EXERCISE DATA:
- Opening Delimiter -
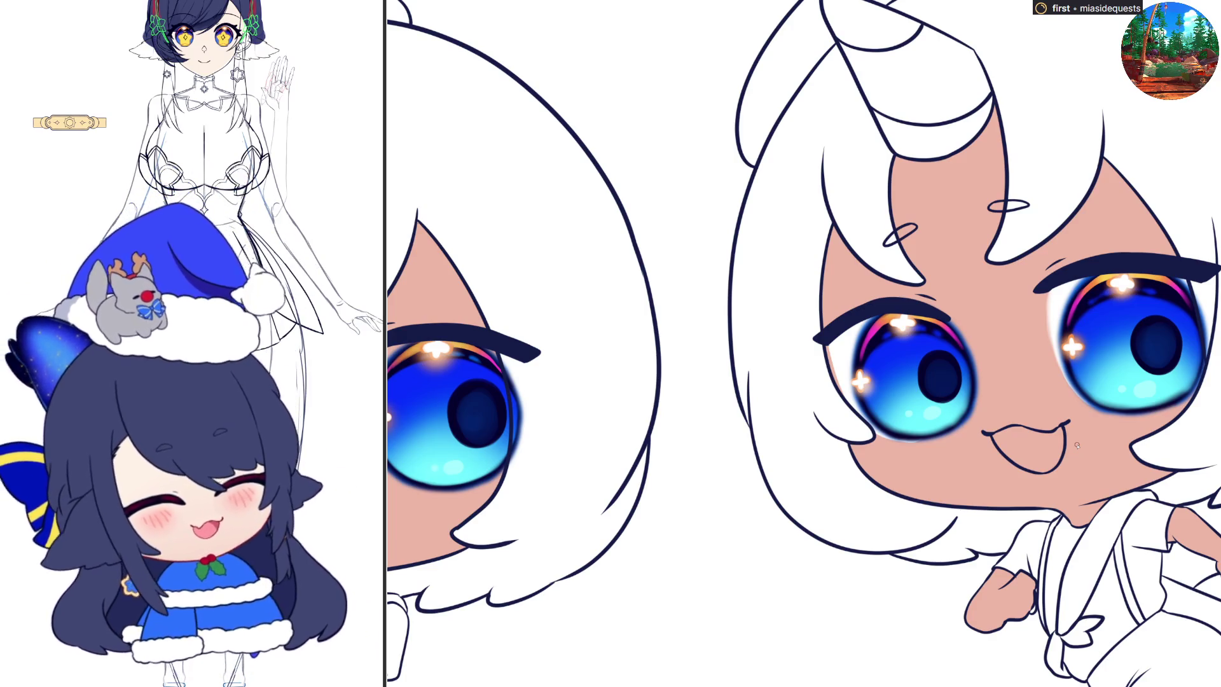
scroll(1077, 445, "down", 3)
scroll(402, 474, "up", 3)
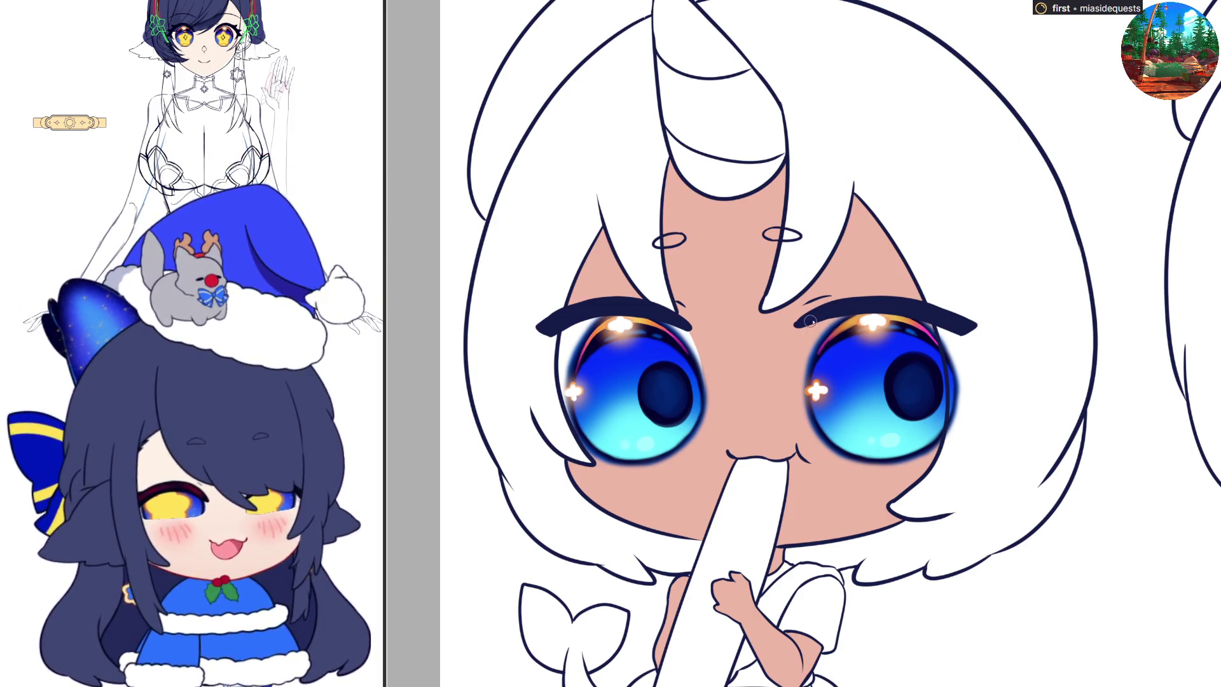
Step: Airbrush a soft light highlight along the chibi's inner eye rim, then fill the open mouth purple
left_click_drag(808, 321, 804, 375)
- Closing Delimiter -
WHAT TO PRODUCE: Search the listing above for the string "scroll" and return each line it appears on.

THE ANSWER:
scroll(1077, 445, "down", 3)
scroll(402, 474, "up", 3)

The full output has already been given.